PROVIDED DATA START
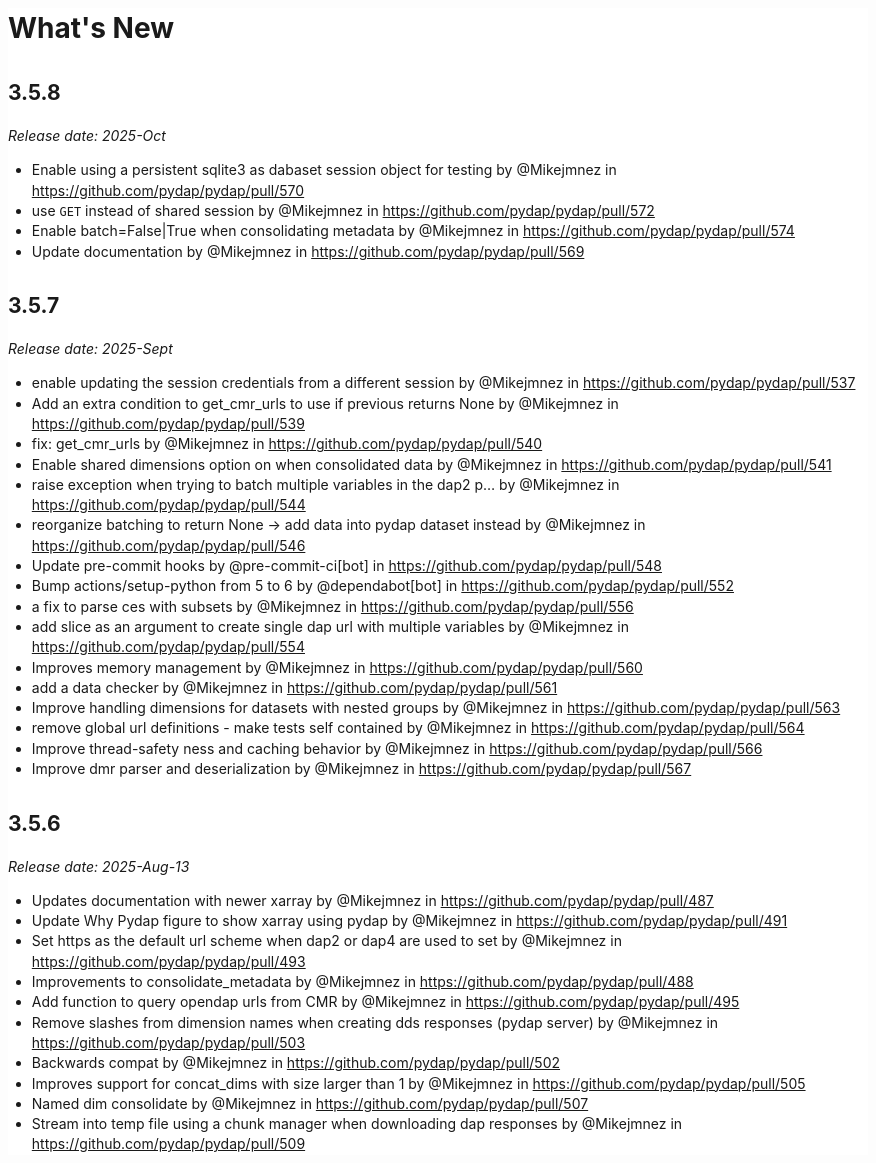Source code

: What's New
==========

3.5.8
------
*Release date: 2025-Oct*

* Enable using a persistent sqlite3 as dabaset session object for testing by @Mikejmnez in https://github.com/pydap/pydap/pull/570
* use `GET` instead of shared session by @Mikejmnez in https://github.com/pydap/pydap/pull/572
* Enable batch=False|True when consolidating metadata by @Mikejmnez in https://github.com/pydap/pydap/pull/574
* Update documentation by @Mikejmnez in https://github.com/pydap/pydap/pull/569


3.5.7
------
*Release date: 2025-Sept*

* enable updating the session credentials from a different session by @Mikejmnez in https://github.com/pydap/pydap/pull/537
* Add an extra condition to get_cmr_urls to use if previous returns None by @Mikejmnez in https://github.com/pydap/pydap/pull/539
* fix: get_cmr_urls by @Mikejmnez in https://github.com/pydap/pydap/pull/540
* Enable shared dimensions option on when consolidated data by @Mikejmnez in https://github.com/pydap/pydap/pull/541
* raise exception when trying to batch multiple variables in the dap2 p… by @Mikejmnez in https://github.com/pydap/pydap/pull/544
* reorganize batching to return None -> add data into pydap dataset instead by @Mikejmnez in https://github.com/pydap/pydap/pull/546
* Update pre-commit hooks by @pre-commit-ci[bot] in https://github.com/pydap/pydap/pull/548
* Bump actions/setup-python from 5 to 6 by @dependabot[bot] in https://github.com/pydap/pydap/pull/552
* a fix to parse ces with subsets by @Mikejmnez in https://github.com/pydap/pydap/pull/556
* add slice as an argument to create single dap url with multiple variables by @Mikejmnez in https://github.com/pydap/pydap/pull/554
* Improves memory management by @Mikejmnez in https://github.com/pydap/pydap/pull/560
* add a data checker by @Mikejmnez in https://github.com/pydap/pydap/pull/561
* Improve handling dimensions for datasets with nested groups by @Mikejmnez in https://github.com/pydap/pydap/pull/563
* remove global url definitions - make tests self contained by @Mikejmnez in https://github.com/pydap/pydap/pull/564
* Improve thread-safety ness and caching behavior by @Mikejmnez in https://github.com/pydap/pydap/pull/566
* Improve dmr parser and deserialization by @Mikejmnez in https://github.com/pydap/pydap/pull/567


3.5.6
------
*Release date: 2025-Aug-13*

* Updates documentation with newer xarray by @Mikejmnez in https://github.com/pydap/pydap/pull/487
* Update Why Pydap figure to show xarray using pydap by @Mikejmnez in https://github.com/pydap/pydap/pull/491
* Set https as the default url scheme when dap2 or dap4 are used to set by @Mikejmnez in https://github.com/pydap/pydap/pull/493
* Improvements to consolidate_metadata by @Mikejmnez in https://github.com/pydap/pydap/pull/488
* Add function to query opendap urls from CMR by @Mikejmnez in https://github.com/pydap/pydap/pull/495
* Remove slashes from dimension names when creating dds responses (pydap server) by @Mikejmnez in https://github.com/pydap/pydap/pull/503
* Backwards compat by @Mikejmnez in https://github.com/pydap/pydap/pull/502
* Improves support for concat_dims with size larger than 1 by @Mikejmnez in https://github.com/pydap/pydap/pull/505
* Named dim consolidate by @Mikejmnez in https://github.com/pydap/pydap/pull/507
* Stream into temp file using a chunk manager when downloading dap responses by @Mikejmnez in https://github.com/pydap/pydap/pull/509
PROVIDED DATA END
◆ YOUR ASSIGNMENT ◆
Pull out each line above that contains the word "dimensions".

◆ ANSWER SECTION ◆
* Enable shared dimensions option on when consolidated data by @Mikejmnez in https://github.com/pydap/pydap/pull/541
* Improve handling dimensions for datasets with nested groups by @Mikejmnez in https://github.com/pydap/pydap/pull/563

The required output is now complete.